(Collected data)
Content starts
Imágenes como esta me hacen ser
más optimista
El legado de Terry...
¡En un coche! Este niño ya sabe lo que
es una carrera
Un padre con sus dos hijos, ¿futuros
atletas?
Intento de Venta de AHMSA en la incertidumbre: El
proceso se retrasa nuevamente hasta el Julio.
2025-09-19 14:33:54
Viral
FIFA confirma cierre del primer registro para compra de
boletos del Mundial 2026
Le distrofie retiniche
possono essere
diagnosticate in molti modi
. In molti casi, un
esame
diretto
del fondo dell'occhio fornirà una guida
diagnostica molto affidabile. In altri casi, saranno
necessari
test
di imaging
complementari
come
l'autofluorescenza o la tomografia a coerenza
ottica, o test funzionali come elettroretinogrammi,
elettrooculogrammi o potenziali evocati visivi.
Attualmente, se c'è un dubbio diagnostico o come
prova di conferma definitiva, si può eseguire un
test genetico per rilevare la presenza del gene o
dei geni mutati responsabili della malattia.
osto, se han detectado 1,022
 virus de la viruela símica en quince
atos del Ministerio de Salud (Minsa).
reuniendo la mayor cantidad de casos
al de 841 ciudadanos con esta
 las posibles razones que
Content ends
Content starts
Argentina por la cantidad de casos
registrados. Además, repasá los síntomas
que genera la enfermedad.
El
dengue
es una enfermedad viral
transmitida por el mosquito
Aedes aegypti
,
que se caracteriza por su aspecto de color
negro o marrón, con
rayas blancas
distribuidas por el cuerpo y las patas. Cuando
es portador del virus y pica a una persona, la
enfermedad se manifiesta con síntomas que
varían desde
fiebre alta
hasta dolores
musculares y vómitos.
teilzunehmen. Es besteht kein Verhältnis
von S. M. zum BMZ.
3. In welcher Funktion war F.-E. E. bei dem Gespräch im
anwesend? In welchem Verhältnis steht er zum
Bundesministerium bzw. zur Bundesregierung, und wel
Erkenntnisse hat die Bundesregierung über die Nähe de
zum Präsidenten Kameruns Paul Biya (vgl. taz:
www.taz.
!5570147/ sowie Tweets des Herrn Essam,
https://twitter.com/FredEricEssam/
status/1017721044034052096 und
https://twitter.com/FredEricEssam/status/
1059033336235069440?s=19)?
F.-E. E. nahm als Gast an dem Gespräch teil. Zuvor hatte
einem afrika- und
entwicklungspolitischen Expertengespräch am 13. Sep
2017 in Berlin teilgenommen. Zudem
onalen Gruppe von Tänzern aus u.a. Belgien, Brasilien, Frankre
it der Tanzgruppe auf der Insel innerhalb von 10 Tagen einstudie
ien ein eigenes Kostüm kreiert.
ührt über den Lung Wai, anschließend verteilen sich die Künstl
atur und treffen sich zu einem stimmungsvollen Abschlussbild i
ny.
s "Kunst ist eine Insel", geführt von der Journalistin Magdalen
Content ends
■ **Task goal**
Return a copy of each line in the records above that has "síntomas" in it.

■ **Written reply**
registrados. Además, repasá los síntomas
enfermedad se manifiesta con síntomas que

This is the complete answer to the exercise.